In the basement of a shop in Hastings is a hidden national treasure!


Brenda shaping flowers with a warm press


Stamens to be used in the center of flowers


Finished orders ready for dispatch


Paul cutting petals through several layers of fabric

Brenda Wilson welcomes you in her shop and then takes you to see the only working museum in the United Kingdom that still produces silk flowers.

In the basement you discover beautiful victorian machines used to cut fabrics and shape them into flowers. Also about 10 000 flower irons and cutting tolls are lining the walls together with special fabrics, samples of flowers, fruits ans leaves, and a lovely collection of wax bridal tiaras and crowns dating from the 1920s to the the 1980s.




Bridal crown of wax flowers


Bridal tiara of pearls and cristal


During Victorian times, botanists travelled the world bringing back samples of unusual plants and flowers on behalf of Kew Gardens. Wax and plaster of Paris moulds of these rare species would reproduce authentic shapes for cutting tools and stamps to be forged by manufacturers for the artificial flower and leaf trade.

Many of the tools were forged by the Bick family or  ordered by catalogue from France or Germany. 






Velvets, silks and satins were used by flower factories to produce the most exquisite colourful hair wreaths, hat and dress adornments. Victorian and Edwardian ladies would use artificial flowers on their gowns, milliners designed exotic creations for the hat trade.

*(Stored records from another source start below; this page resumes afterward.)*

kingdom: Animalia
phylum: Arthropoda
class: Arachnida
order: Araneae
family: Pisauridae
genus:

Wax flowers and leaves were fashionable for bridal occasions with the company in Hastings employing 100 home workers and their families, as well as many working in the factory. They used copper wax pots, hand tools and veining machines in their homes. 

Fruits and berries were made for display purposes, waxed with a « bloom ».



Samples of berries and foil leaves


Cut petals and stamens




Samples of finished flowers



Waxed chrysanthemums and anemones were regularly despatched to the Shetland Isles for wreaths, bouquets and floral displays which were used in place of fresh flowers.

Caribbean carnivals ordered vast amounts of waxed dahlias in bright colours for the festivals.


Bridal flowers made from antique velvets


Woolworth ordered violets for its « Devon violets » range of beauty products and Tom Smith Christmas Crackers used enough silver and gold holy leaves and berries to keep people busy all year round.



John Smith crackers with flower decorations

The confectionary trade ordered flowers for wedding cakes and handmade hops were a speciality for the breweries.

The company came to the Hastings area in 1910 from a family business in London. It began to expand and purchased other businesses in the area creating a thriving Bridal section for the company, employing travelling sales representatives.



The factory family business was purchased by Brenda in 1981 who opened the Working Manufacturing Museum to the public, with smaller premises in the Old Town of Hastings in 1993.

Nowadays Shirley Leaf & Petal company supplies artificial leaves and petals to film (Gladiator, Reign of fire, The Kingdom of Heaven…), theatre (ENO, Met. Opera House, Musicals…)and television (Victoria and Albert, Postman Pat…)producers and designers, fashion houses, milliners and costumiers can order exclusive designs.



Finished velvet flowers


My first flowers from SL&P, present from Dee.